Doctor Ra-Havreii nodded. “From the surface station’s sensor feed.” The away teams had established a base camp on one of the planet’s larger floating islands, a cluster of over two dozen disk-shaped floater colonies fused together, part of an archipelago (or school?) containing multiple such large clusters—suggesting that its latitudes had been fairly calm for some time, devoid of any massive swells or storms that might break up such a large cluster and endanger an away team and its supplies. “I’ve adapted the same software I used to allow Melora—Commander Pazlar—to interact by holopresence with the crew.” He nodded at Pazlar, who stood next to him. Their hands brushed together discreetly, but Deanna sensed the mutual warmth that passed between them. “So it’s highly detailed and current.

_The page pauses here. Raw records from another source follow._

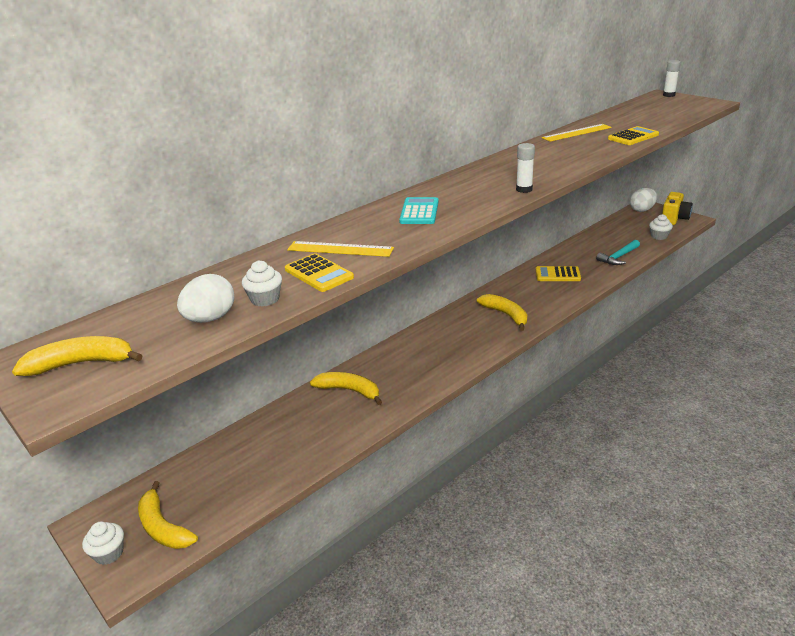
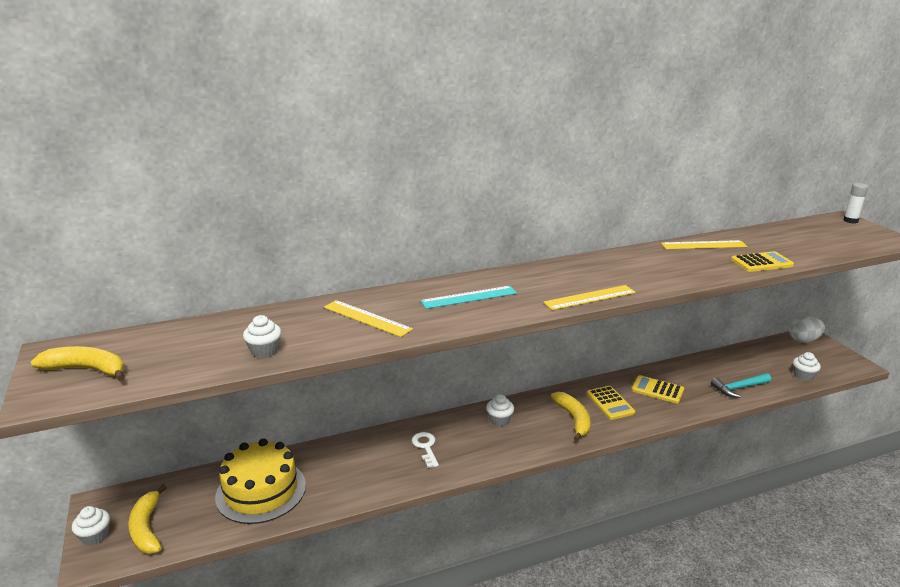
camera: 20 degrees right, 5 degrees down
(210, 319) = (208, 357): white egg -> none
(260, 456) = (261, 491): none -> yellow cake
(319, 273) = (328, 338): yellow calculator -> yellow calculator (610, 403)
(349, 390) = (375, 452): yellow banana -> none
(393, 373) = (425, 447): none -> white key
(419, 212) = (469, 297): turquoise calculator -> turquoise ruler
(443, 333) = (499, 420): none -> white cupcake
(524, 189) = (589, 297): white glue stick -> yellow ruler
(674, 219) = (835, 360): yellow camera -> none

The only difference is that you have no holo-avatars on the surface, so any change you make in the environment will be simulated only. But I’ve been working on a prototype for a compact mobile emitter robust enough for away missions—”
“Thank you, Doctor. We can discuss that another time.” Underneath Will’s reluctance to sit through another of the Efrosian chief engineer’s ivory-tower technical lectures, Deanna sensed, was a distaste at the idea of replacing live explorers with simulations, even ones operated by telepresence. It would be safer, certainly, but it grated against Will’s explorer spirit.
That thought led him to gaze out at the ocean, and she felt his wish to be down there for real, without technological intercession. “So what do you think the odds are we can see some squales from here?” he asked.
“Given how imager-shy they are, sir,” Pazlar replied, “I wouldn’t bet on it.”
The squales had become as much a running joke over the past few days as a source of genuine, growing curiosity. Multiple explorer teams had reported sensor readings of moderately large chordates in groups of six to twelve, built something like large dolphins or small whales but with several large tentacles toward the front and a cephalopod’s ability to flash vivid colors on their skin. They seemed to be a match for the creatures Aili Lavena had glimpsed on her first dive. These “squid-whales,” a nickname soon shortened to “squales,” repeatedly showed up at a moderate distance from the away teams, hovering in the vicinity, but at every attempt to approach and investigate them more closely, they donned camouflage colors—suggesting their skins contained color-changing chromatophores like Terran cephalopods—and retreated in haste. Optical scans from Titanshowed pods of them traveling on the ocean surface, suggesting they were air breathers, yet when approached they dove deep and seemed able to remain submerged for hours. The biologists believed they had a dual respiratory system like the Argoan sur-snake. Bugeye piscoids had repeatedly been detected at the same times as squale contacts, suggesting they were associated somehow, like pilot fish and sharks.
“But you do think they’re the source of the complex calls we’ve been hearing?” Riker went on.
“There does seem to be a correlation with their proximity.”
Will nodded. “Very well. Keep me posted. Dismissed.”